* [What you need to do]:
Look below for the line containing "5. **Strengths & Weaknesses**" and the line containing "- Styling approach"; repeat exactly those two lines and all lines between them, and nothing else.

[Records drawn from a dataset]
= Beginning of Section =

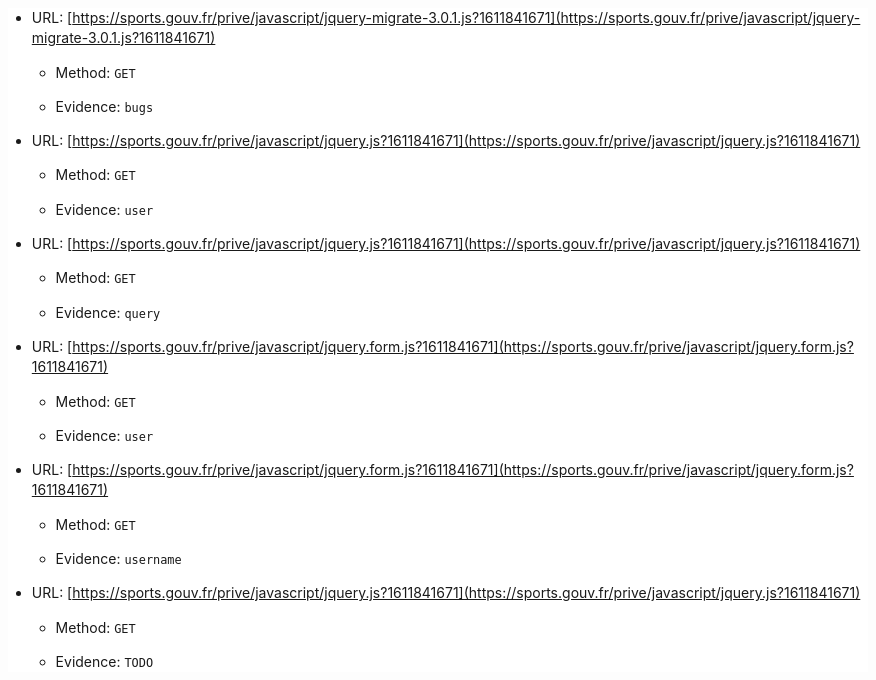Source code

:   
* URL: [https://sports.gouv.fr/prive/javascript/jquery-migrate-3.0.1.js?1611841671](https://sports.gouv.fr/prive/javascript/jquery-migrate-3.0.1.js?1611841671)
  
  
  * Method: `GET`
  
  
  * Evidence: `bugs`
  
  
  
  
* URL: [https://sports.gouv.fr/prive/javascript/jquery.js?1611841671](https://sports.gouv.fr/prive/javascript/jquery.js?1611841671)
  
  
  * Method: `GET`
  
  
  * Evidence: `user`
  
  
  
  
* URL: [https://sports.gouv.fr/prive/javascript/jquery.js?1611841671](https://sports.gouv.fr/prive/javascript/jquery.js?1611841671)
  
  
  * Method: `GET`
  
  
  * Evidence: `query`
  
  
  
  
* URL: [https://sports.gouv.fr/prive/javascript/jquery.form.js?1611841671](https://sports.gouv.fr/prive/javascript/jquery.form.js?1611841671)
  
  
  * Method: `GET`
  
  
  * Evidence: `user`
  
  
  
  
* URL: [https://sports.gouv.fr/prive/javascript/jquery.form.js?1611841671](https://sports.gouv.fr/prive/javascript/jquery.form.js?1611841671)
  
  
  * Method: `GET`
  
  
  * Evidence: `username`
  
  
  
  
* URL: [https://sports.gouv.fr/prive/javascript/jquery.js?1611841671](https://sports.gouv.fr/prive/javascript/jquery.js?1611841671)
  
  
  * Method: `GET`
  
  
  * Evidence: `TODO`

= End of Section =
= Beginning of Section =

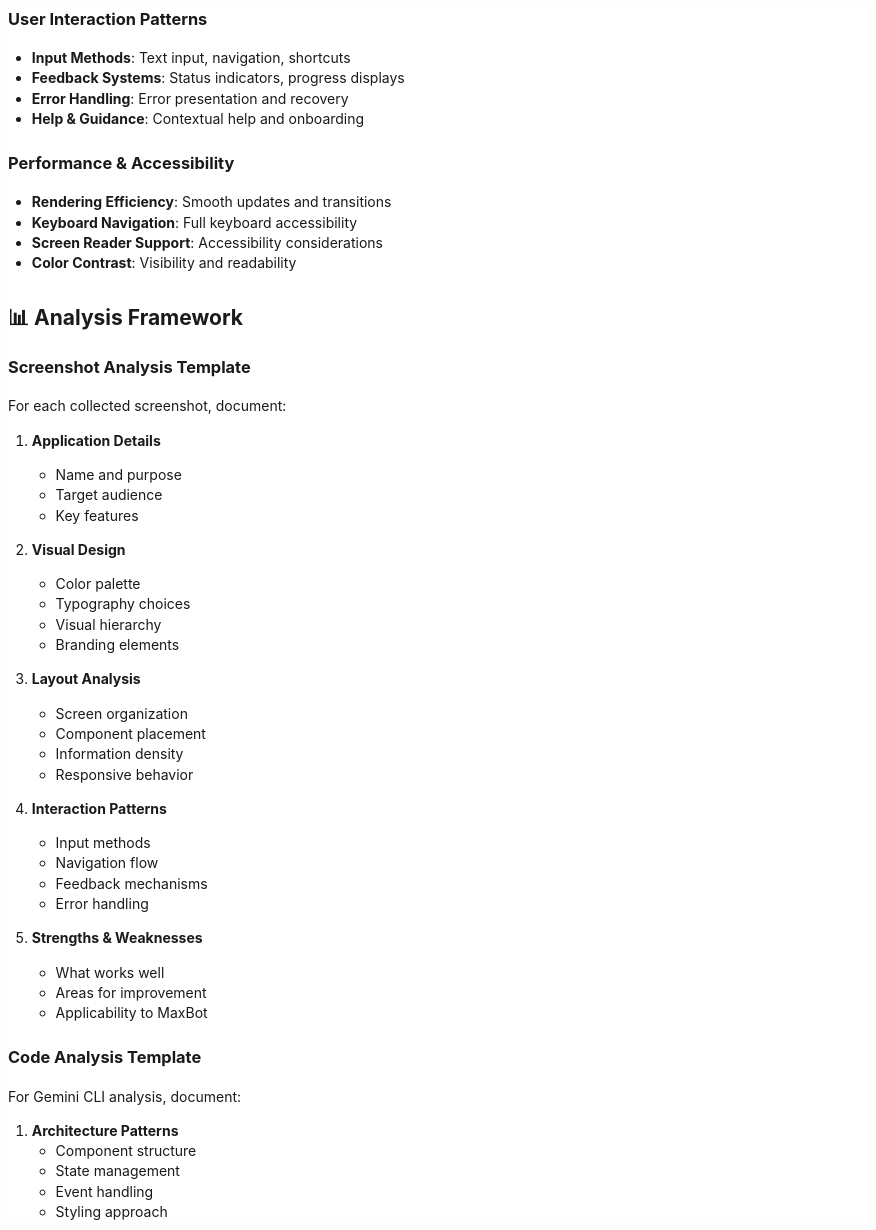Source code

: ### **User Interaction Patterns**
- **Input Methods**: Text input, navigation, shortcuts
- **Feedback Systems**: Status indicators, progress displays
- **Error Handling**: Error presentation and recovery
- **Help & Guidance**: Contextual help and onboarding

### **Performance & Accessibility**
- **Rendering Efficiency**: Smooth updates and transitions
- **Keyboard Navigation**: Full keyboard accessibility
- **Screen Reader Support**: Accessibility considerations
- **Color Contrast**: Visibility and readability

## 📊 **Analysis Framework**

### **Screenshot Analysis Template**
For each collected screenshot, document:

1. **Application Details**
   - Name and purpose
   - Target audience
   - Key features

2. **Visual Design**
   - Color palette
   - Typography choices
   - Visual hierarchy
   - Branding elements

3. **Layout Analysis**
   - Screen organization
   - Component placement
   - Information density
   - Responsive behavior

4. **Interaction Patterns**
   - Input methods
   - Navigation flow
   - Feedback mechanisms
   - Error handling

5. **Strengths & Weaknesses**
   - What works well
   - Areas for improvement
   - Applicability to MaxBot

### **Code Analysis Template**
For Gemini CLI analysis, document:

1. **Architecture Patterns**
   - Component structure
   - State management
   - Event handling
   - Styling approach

= End of Section =

* [Your response]:
5. **Strengths & Weaknesses**
   - What works well
   - Areas for improvement
   - Applicability to MaxBot

### **Code Analysis Template**
For Gemini CLI analysis, document:

1. **Architecture Patterns**
   - Component structure
   - State management
   - Event handling
   - Styling approach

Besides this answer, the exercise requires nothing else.